Copy all lines in the data that contain the string "analysis".

EXERCISE DATA Start Marker

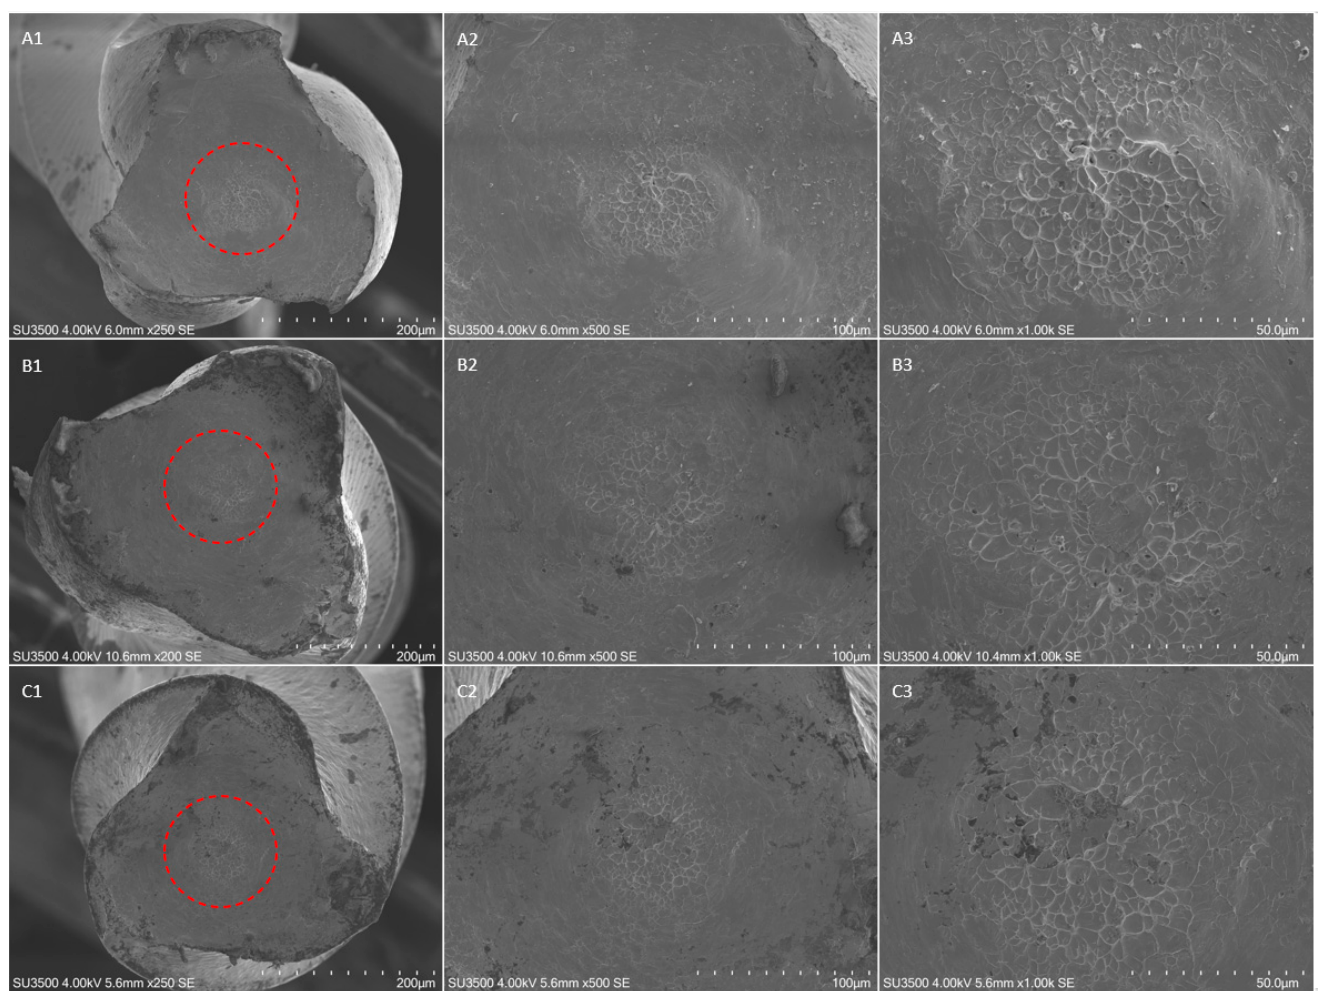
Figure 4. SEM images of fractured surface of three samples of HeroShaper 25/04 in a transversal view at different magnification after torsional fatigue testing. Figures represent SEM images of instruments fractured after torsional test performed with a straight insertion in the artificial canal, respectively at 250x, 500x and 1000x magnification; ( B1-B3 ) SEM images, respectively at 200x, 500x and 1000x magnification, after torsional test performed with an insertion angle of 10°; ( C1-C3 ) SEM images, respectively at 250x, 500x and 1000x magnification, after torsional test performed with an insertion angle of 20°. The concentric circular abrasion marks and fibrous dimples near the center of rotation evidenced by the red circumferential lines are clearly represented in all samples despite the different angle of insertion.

EXERCISE DATA End Marker
EXERCISE DATA Start Marker

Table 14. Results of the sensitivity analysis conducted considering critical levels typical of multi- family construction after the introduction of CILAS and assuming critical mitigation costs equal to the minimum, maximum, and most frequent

EXERCISE DATA End Marker
EXERCISE DATA Start Marker

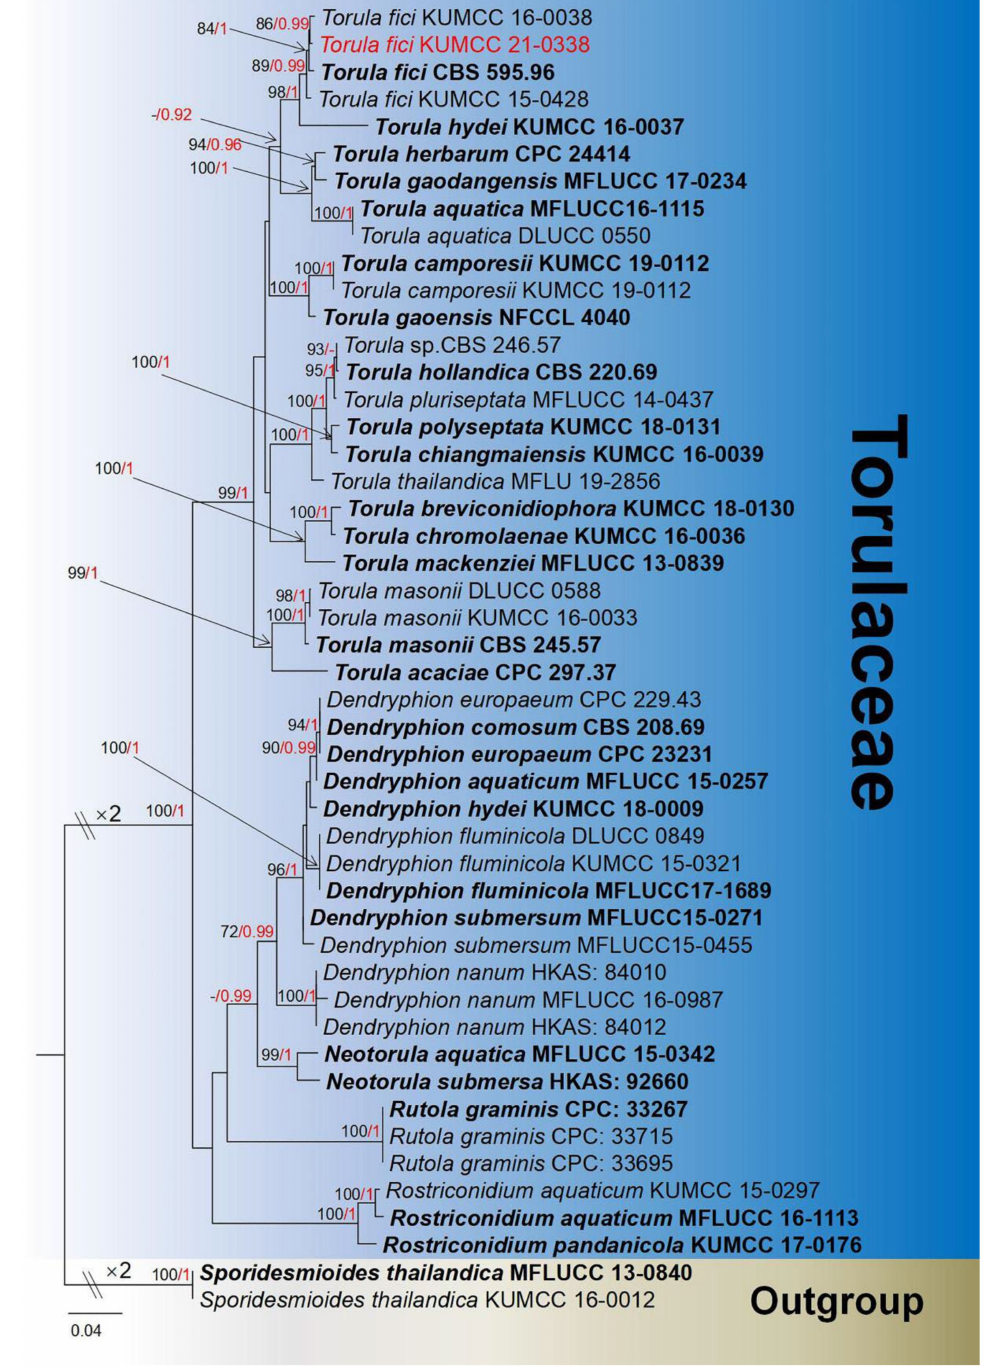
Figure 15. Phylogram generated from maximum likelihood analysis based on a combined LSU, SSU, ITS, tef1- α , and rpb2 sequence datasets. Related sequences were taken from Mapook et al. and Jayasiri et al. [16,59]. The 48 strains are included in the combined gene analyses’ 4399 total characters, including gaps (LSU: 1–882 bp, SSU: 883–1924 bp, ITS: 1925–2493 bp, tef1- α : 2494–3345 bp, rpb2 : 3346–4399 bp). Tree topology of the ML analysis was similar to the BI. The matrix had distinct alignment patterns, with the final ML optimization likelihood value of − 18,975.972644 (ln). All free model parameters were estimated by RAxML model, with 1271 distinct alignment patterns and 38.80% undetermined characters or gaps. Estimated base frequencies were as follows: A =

EXERCISE DATA End Marker

YOUR RESPONSE>
Table 14. Results of the sensitivity analysis conducted considering critical levels typical of multi- family construction after the introduction of CILAS and assuming critical mitigation costs equal to the minimum, maximum, and most frequent
Figure 15. Phylogram generated from maximum likelihood analysis based on a combined LSU, SSU, ITS, tef1- α , and rpb2 sequence datasets. Related sequences were taken from Mapook et al. and Jayasiri et al. [16,59]. The 48 strains are included in the combined gene analyses’ 4399 total characters, including gaps (LSU: 1–882 bp, SSU: 883–1924 bp, ITS: 1925–2493 bp, tef1- α : 2494–3345 bp, rpb2 : 3346–4399 bp). Tree topology of the ML analysis was similar to the BI. The matrix had distinct alignment patterns, with the final ML optimization likelihood value of − 18,975.972644 (ln). All free model parameters were estimated by RAxML model, with 1271 distinct alignment patterns and 38.80% undetermined characters or gaps. Estimated base frequencies were as follows: A =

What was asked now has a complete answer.